Buchbesitz und Belesenheit in mittelalterlicher Kunst und Reformation

Bilder und Skulpturen zeigen ein vielschichtiges Panorama lesender Frauen. Offenbar existierte ein allgemeines Bedürfnis nach der gelehrten Frau. Welche Tragweite hatte dies für Frauen? Lesende und dozierende Frauen! Während der Reformation – durch die Bedeutung der „biblischen Schrift“ – trat die Lesefähigkeit von Frauen erneut ins Zentrum der Öffentlichkeit.

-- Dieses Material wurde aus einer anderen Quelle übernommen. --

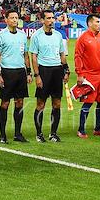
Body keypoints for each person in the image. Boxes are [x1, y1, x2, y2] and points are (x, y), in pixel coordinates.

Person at [28, 9, 68, 143]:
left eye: (53, 18)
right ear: (42, 20)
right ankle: (39, 134)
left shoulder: (58, 35)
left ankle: (53, 133)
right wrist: (37, 75)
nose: (51, 21)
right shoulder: (36, 36)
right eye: (49, 18)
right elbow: (34, 57)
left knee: (57, 103)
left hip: (57, 70)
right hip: (44, 71)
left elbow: (62, 54)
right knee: (41, 104)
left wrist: (66, 70)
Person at [0, 8, 28, 143]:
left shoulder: (22, 35)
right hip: (7, 72)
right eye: (12, 18)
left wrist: (28, 72)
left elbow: (25, 55)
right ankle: (3, 135)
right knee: (5, 103)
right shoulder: (0, 35)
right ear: (6, 20)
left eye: (16, 18)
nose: (14, 20)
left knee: (19, 103)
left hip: (20, 72)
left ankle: (18, 134)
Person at [73, 14, 100, 139]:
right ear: (89, 23)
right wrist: (80, 74)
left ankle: (98, 129)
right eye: (97, 22)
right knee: (87, 103)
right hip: (89, 76)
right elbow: (78, 56)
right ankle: (81, 129)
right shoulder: (83, 38)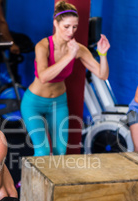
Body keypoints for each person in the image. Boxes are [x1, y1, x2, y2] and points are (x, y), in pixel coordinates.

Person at [20, 1, 110, 156]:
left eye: (74, 27)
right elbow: (43, 76)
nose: (71, 31)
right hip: (34, 103)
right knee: (42, 151)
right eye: (66, 26)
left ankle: (50, 181)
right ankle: (27, 181)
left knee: (60, 151)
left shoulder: (78, 49)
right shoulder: (43, 46)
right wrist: (69, 57)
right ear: (55, 23)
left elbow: (102, 74)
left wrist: (103, 54)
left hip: (58, 103)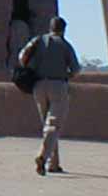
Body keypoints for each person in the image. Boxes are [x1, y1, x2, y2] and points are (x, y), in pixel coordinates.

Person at [19, 16, 80, 176]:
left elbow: (22, 57)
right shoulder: (65, 45)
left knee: (47, 126)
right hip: (58, 86)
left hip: (38, 86)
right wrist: (66, 74)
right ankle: (42, 157)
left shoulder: (38, 41)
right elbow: (75, 69)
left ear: (50, 27)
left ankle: (54, 163)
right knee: (53, 125)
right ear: (63, 29)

74 Frauen waren neugierig, wie die Referentin Nadja Bennewitz die „Gelehrsamkeit“ der Frauen im Mittelalter und während der Reformation vermitteln wollte. Spannende Gespräche und Austausch an Tischgruppen folgten dem Referat.

Ein Vergleich, wie wir heute selbstverständlich mit Literatur – nicht nur mit biblischen Texten – vertraut sind, machte deutlich, wie leicht es heute ist, Wissen zu vermitteln und sich anzueignen.

Anschließend wurden Fragen diskutiert wie:

  • Welchen Stellenwert haben Bücher / Lesen für mich?
  • Möchte ich Bücher besitzen? bzw. sind diese, wenn ich sie gelesen habe, nur noch zum Verschenken/Entsorgen?
  • Konnten Sie als Kind viel lesen – oder wurde dies als „Zeitvertrödeln“ beanstandet?
  • Ist Ihnen aufgefallen, dass in alten Gemälden Frauen z. B. auch Maria mit Buch dargestellt sind, obwohl es damals noch keine Bücher gab?
  • Weshalb vermuten Sie, dass es Frauen wichtig war, lesen und schreiben zu lernen?
  • Was war neu für Sie im Referat?

Der Vormittag war rundum gelungen: Geistige und kulinarische Nahrung, reger Austausch und interessante Gespräche, die Zeit verging wie im Flug.

Am Ende äußerten viele Besucherinnen den Wunsch, bei anderer Gelegenheit mehr über „gelehrte Frauen“ und Bildung im Mittelalter zu erfahren.